Depends a little bit on what you want. This will give you a 2D array of strings:
const char *nodeNames[][20] =
{
{"RootNode", "Reference", "Node_1", "Node_2", "Node_3"},
{"RootNode", "Hips", "Node_1", "Node_2", "Node_3"},
{"RootNode", "Heviest", "Node_1", "Node_2", "Node_3"},
};
This will give you an array of pointers to an array of strings.
const char *node1[] = {"RootNode", "Reference", "Node_1", "Node_2", "Node_3"};
const char *node2[] = {"RootNode", "Hips", "Node_1", "Node_2", "Node_3"};
const char *node3[] = {"RootNode", "Heviest", "Node_1", "Node_2", "Node_3"};
const char **nodeNames2[] =
{
node1,
node2,
node3,
};
Note that the two are subtly different, in that the first is stored within the array (so there is a contiguous storage of 3 * 20 pointers to the strings), where the second only stores the address to the first pointer in the array of pointers, which in turn point to the string. There is no contiguous storage, only three pointers.
In both cases, the pointers may be the same value, since the three instances "Node_1" may be represented by a single string.
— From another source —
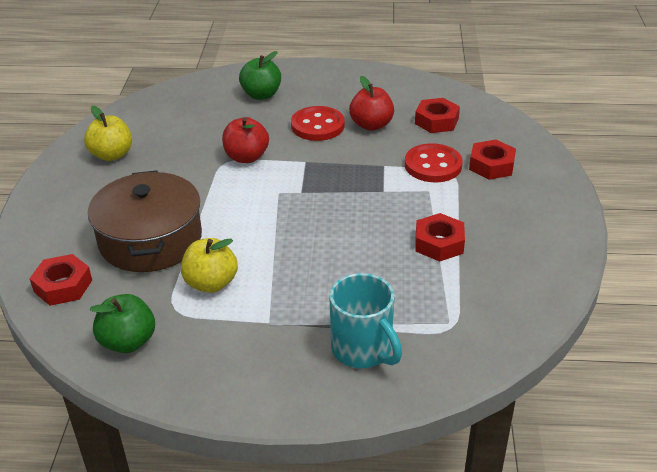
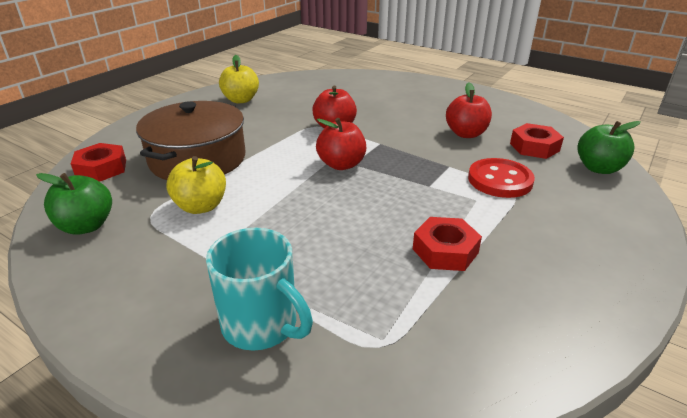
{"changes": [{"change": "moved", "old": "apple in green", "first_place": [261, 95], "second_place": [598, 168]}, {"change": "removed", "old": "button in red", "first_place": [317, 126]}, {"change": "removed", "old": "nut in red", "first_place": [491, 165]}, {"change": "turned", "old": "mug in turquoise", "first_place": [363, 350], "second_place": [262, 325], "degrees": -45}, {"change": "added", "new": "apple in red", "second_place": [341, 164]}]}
For a proper 3D array of char:
const char nodeNames3[3][5][12] =
{
{"RootNode", "Reference", "Node_1", "Node_2", "Node_3"},
{"RootNode", "Hips", "Node_1", "Node_2", "Node_3"},
{"RootNode", "Heviest", "Node_1", "Node_2", "Node_3"},
};
This stores all the characters in contiguous memory, that is 3 * 5 * 12 bytes.